----- Passage shown

Is there any place that has some detailed info on the SSAT (child support) hearing procedure?

I have the leaflets, but what I really want to know is not in those.

What info are you requested to provide?

what info do they access themselves?

I have heard of them even accessing/using housing loan applications form the past.

I was also told that CSA will be representing me, as the application was lodged about/against the CSA decision. Not directly against me.

My Ex who lodged the application, is being advised / represented by Legal Aid - should I get legal assistance too?

Also, will I have to provide personal / financial information from those who live with me; ie adult children.
Hi Tira

I have just been through the SSAT process as the respondent. I can give you some information on what happened to my case but I am not sure if it is univeral.

What info are you requested to provide?

CSA provide SSAT with all the required material. You will have to do another Financial statement and maybe have to reply to any new evidence the applicant uses.

 have heard of them even accessing/using housing loan applications form the past

CSA already would have their hands on this information as my ex's home loan application showed up with the CSA searches.

I was also told that CSA will be representing me, as the application was lodged about/against the CSA decision. Not directly against me.

CSA told me this one as well and I was very disadvantaged for not attending. You are not entitled to a copy of the decision and the SSAT can make many decisions while you are not there even though they state that it is only what the applicant objects to they can change all sorts of things.

Not sure about he Legal aid. I would say they can only advise.

I see no reason why you would have to provide any information about the people who live with you.

i hope this helps and it is only from personal experience… Good luck
I am very concerned about this view that CSA is representing the respondent.  This is NOT the intent of having the SSAT consider CSA cases.  My understanding is that the CSA reps attend to "assist the SSAT".  Sec SPCA or CSA can you clarify this point?
When it was explained to me that the SSAT was my last course of 'easy recourse' I felt I needed to source legal advice.

My first call was to Legal Aid and they promptly told me they could not represent me, for this matter -  Ethical Reasons …

I then started to phone around and it was during this adventure I was told by a solicitor, that I would be represented by CSA. As in fact it was not myself that was being represented or being defended it was the CSA.
Was the solicitor part of CSA or someone separate?

I was told by a COA person and believed them but it didn't happen that way I don't think. I would make sure you are part of it as I do regret believing that  my best interests were being represented by CSA like I had been informed. There were a lot of changes including care arrangements so be very careful to understand that even CSA back down to the SSAT.
According to my interpretation of the legislation, any person who's interests are affected by the decision can be a party to the review by making a request to the SSAT executive director in writing (however there are then restrictions to this). The SSAT executive director can also remove parties.

----------

**Written task 1:**
Translate this sentence from the thread about the SSAT hearing into Spanish: "I see no reason why you would have to provide any information about the people who live with you."
**Written task 2:**
From the rows below, pull out each line that contains the word "Returning".

----- Material for this exercise

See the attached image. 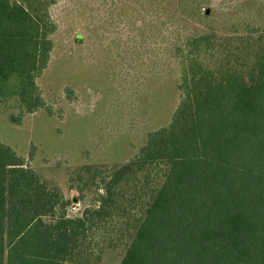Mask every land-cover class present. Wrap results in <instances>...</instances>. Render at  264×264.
Returning <instances> with one entry per match:
<instances>
[{"label":"trees","instance_id":"obj_1","mask_svg":"<svg viewBox=\"0 0 264 264\" xmlns=\"http://www.w3.org/2000/svg\"><path fill=\"white\" fill-rule=\"evenodd\" d=\"M212 2L178 0L168 16L205 28L163 41L180 102L127 163L90 170L103 191L93 208L70 217L71 201L0 142V264H99L111 250L121 264H264V21L222 35ZM53 4L0 0V114L12 125L53 114L38 85Z\"/></svg>","mask_w":264,"mask_h":264},{"label":"rangeland","instance_id":"obj_2","mask_svg":"<svg viewBox=\"0 0 264 264\" xmlns=\"http://www.w3.org/2000/svg\"><path fill=\"white\" fill-rule=\"evenodd\" d=\"M212 1V26L222 35L231 24L264 21V0ZM177 4L54 0L50 14L57 25L55 47L38 79L53 114L28 115L20 126L0 114V142L71 201L70 217L93 208L103 192L100 175L94 180L90 170L127 163L147 133L171 121L180 94L163 41L176 27L181 35L205 31L196 22L184 27L181 21L168 20L178 15ZM122 256L120 250H111L99 264H121Z\"/></svg>","mask_w":264,"mask_h":264},{"label":"built area","instance_id":"obj_3","mask_svg":"<svg viewBox=\"0 0 264 264\" xmlns=\"http://www.w3.org/2000/svg\"><path fill=\"white\" fill-rule=\"evenodd\" d=\"M72 210H73V211H77L78 208H77L76 206H74V207L72 208Z\"/></svg>","mask_w":264,"mask_h":264}]
</instances>
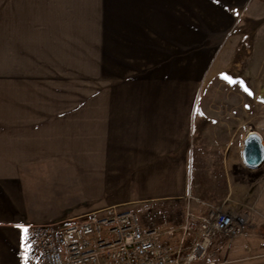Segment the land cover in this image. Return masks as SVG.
Returning a JSON list of instances; mask_svg holds the SVG:
<instances>
[{"label":"crops","instance_id":"crops-1","mask_svg":"<svg viewBox=\"0 0 264 264\" xmlns=\"http://www.w3.org/2000/svg\"><path fill=\"white\" fill-rule=\"evenodd\" d=\"M74 1L0 0V264H20L25 225L172 201L193 219L204 204L232 214L248 206L235 193L257 170L242 162L245 137L254 132L264 145V118L254 121L264 112V0L227 8L253 25L249 66L233 73L219 104L197 108L172 103V90L117 80L116 41L107 27L79 24ZM241 30L221 29L227 68ZM217 176L225 194L215 200Z\"/></svg>","mask_w":264,"mask_h":264},{"label":"rangeland","instance_id":"rangeland-1","mask_svg":"<svg viewBox=\"0 0 264 264\" xmlns=\"http://www.w3.org/2000/svg\"><path fill=\"white\" fill-rule=\"evenodd\" d=\"M235 1L78 0L70 6L78 7L79 15L73 18L83 27H107L110 31L111 39L116 41L114 51L117 60L110 65L116 72L117 80L123 76L125 82L130 83L131 80V86L172 90V103L197 108L203 103L219 104L228 83L236 82L233 73L249 66L243 53L251 46L250 29L253 25L228 13L227 8ZM250 3L245 0L243 9H247ZM70 6L68 14L73 15ZM229 27L240 31L244 27L247 30L237 45L239 54L227 68L219 54L229 42L228 37L222 36L221 29ZM82 68L86 72V64ZM263 115L264 112L259 113L254 121H262ZM221 180L217 176L211 190L214 193L208 192L215 196V200L225 194V185ZM188 181V188L191 185L194 188L195 177L190 175ZM244 182L245 191L235 193L241 199L244 197L248 204L247 208L236 213L244 221L243 234L234 239L221 237L213 241L206 262L214 259L229 264H264V239L261 238L264 231V163L259 169L248 172ZM175 202L160 207L128 205L103 212L130 209L140 223L162 229L177 226L184 220L185 206ZM252 215H256V222L248 219ZM239 248L247 252L238 255L236 251Z\"/></svg>","mask_w":264,"mask_h":264},{"label":"built area","instance_id":"built-area-1","mask_svg":"<svg viewBox=\"0 0 264 264\" xmlns=\"http://www.w3.org/2000/svg\"><path fill=\"white\" fill-rule=\"evenodd\" d=\"M204 206L195 219L187 214L165 231L140 223L130 209L94 212L67 223L25 225L20 264H229L206 262L210 245L221 237L242 235L244 221L222 206Z\"/></svg>","mask_w":264,"mask_h":264},{"label":"water","instance_id":"water-1","mask_svg":"<svg viewBox=\"0 0 264 264\" xmlns=\"http://www.w3.org/2000/svg\"><path fill=\"white\" fill-rule=\"evenodd\" d=\"M241 159L249 169H258L262 166L264 163V145L258 134L251 132L245 137Z\"/></svg>","mask_w":264,"mask_h":264},{"label":"snow or ice","instance_id":"snow-or-ice-1","mask_svg":"<svg viewBox=\"0 0 264 264\" xmlns=\"http://www.w3.org/2000/svg\"><path fill=\"white\" fill-rule=\"evenodd\" d=\"M24 231L26 232L27 230L25 229Z\"/></svg>","mask_w":264,"mask_h":264}]
</instances>
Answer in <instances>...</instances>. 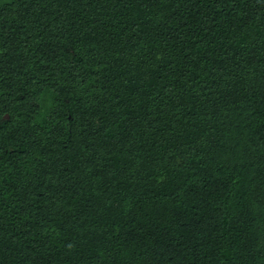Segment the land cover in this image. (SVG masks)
<instances>
[{
  "label": "trees",
  "instance_id": "obj_1",
  "mask_svg": "<svg viewBox=\"0 0 264 264\" xmlns=\"http://www.w3.org/2000/svg\"><path fill=\"white\" fill-rule=\"evenodd\" d=\"M0 264H264V0H0Z\"/></svg>",
  "mask_w": 264,
  "mask_h": 264
}]
</instances>
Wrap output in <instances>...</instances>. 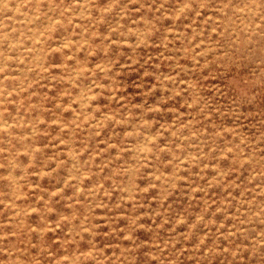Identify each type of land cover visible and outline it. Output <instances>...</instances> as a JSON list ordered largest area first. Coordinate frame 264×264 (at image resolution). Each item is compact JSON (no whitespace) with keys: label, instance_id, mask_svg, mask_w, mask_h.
<instances>
[{"label":"rangeland","instance_id":"obj_1","mask_svg":"<svg viewBox=\"0 0 264 264\" xmlns=\"http://www.w3.org/2000/svg\"><path fill=\"white\" fill-rule=\"evenodd\" d=\"M0 264H264V0H0Z\"/></svg>","mask_w":264,"mask_h":264}]
</instances>
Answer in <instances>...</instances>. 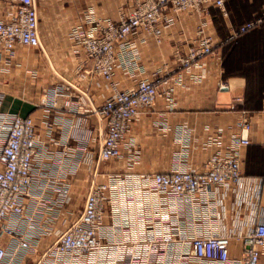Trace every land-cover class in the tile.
Listing matches in <instances>:
<instances>
[{
  "label": "built area",
  "instance_id": "obj_1",
  "mask_svg": "<svg viewBox=\"0 0 264 264\" xmlns=\"http://www.w3.org/2000/svg\"><path fill=\"white\" fill-rule=\"evenodd\" d=\"M227 1L129 0L130 12L118 22L92 11L79 18L70 37L83 53L82 70L106 83L110 94L94 105L87 94L62 81L45 91L42 103L54 107L66 95L64 105L94 115L103 128L98 135L89 129L81 136L67 134L57 142L59 149L50 154V167L38 164L42 158L37 157L40 140L35 120L0 115V264H27L29 259L31 264H258L264 255V215L252 217L246 231L220 233L208 228L231 192L240 191L244 184L245 201L250 189L259 192L263 182L244 176L241 170L240 150L250 143L251 121L245 110L236 132L224 148L213 151L203 171L185 167L177 157L167 171L109 172L103 182H91L79 216L71 223L64 218V228L57 230L56 238L43 250L38 247V236L46 229L37 219L56 206H61L63 214L70 191L63 175L82 156L71 139L93 141L96 137L100 161L121 159L133 120L166 92L161 93L159 87L169 79L160 75L189 71L214 55L222 43L264 26L263 0L255 17L231 28L225 41L217 40L206 19L211 7L227 18ZM7 5L0 18V57L13 56L18 47H39L34 0H8ZM191 11L199 17L195 36L186 53L175 51V69L164 65L152 78L139 77L132 85L119 87L117 69L130 76L140 69L139 51L130 38L144 31L160 44L163 29L180 24ZM49 181H59L51 189V199L46 197ZM235 244L238 255L232 251Z\"/></svg>",
  "mask_w": 264,
  "mask_h": 264
},
{
  "label": "crops",
  "instance_id": "obj_2",
  "mask_svg": "<svg viewBox=\"0 0 264 264\" xmlns=\"http://www.w3.org/2000/svg\"><path fill=\"white\" fill-rule=\"evenodd\" d=\"M226 2L228 17L222 18L217 8H209L206 19L209 31L217 40L225 41L231 28L252 19L257 11H247L246 18ZM38 15L39 47H18L13 56L0 57V115L4 113L31 116L36 122L39 136L38 164L51 167V153L59 149L57 142L65 136L83 133L89 129L98 135L102 123L94 115L80 114L72 104L64 105L61 96L54 107L42 103L45 91L51 85L68 82L72 90L87 94L89 102L100 104L109 94L106 83L98 81L82 70L83 53L70 37L74 24L86 11L93 15L118 22L121 16L130 12L129 0H34ZM8 0H0V18L6 11ZM243 15V14H240ZM199 17L194 12L183 16L182 22L163 29L162 43L157 44L147 32H140L130 38L139 51V70L136 75H126L117 69L115 80L118 86L126 88L139 77L152 78L154 72L167 66L175 69L178 61L175 51L186 53L195 36ZM227 42V41H226ZM214 55L203 59L189 71H176L167 77L165 92L156 104L142 112L132 122L131 129L123 145V156L119 160L102 162L98 155V142L95 140L71 139V145L82 154L78 165L65 170L63 179L70 184L68 198L61 215V206L45 212V217L37 219L45 228L39 235V250H43L55 238L57 230L64 228L63 219L74 221L82 211L84 198L92 181L103 182L113 171H167L177 157H181L185 167L203 171L205 163L220 146L228 143L232 132L241 118L242 111H248L251 121L250 143L240 150L241 170L244 176L263 180L259 192L242 199L244 184L240 191L231 192L224 202V209L209 221L208 228L220 233L246 231L252 224V217L264 215V98L257 110L243 107L246 80L240 76H224L223 45ZM227 86L221 87L220 83ZM221 145L219 144V140ZM54 167V166H53ZM40 168V166H39ZM54 171V170H52ZM52 171L49 172L52 173ZM61 181V176L59 178ZM59 181H49L46 197L51 199L52 187ZM241 199L238 201V199ZM50 205H46L49 207ZM238 255L237 244L232 247ZM32 258V256H30ZM32 259L27 264H31ZM258 264H264V255Z\"/></svg>",
  "mask_w": 264,
  "mask_h": 264
},
{
  "label": "trees",
  "instance_id": "obj_3",
  "mask_svg": "<svg viewBox=\"0 0 264 264\" xmlns=\"http://www.w3.org/2000/svg\"><path fill=\"white\" fill-rule=\"evenodd\" d=\"M240 1L231 0L230 7L235 13L246 15L247 4ZM258 2L257 13L262 8L263 0ZM222 49L224 76H242L246 80L243 107L248 110L259 109L264 98V26L227 41Z\"/></svg>",
  "mask_w": 264,
  "mask_h": 264
},
{
  "label": "rangeland",
  "instance_id": "obj_4",
  "mask_svg": "<svg viewBox=\"0 0 264 264\" xmlns=\"http://www.w3.org/2000/svg\"><path fill=\"white\" fill-rule=\"evenodd\" d=\"M240 3L242 4H247V6L245 7V9L247 11H255L258 10L257 8L259 7V2L258 0H241ZM236 8V7H235ZM240 10V9H238ZM240 20L245 19L247 16L246 15H239ZM242 77V76H240ZM244 78V77H243ZM245 79V78H244Z\"/></svg>",
  "mask_w": 264,
  "mask_h": 264
}]
</instances>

----------

**Task answer 1:**
No veo ninguna razón por la que tendrías que proporcionar información sobre las personas que viven contigo.

**Task answer 2:**
Returning <instances> with one entry per match:
Returning a JSON list of instances; mask_svg holds the SVG:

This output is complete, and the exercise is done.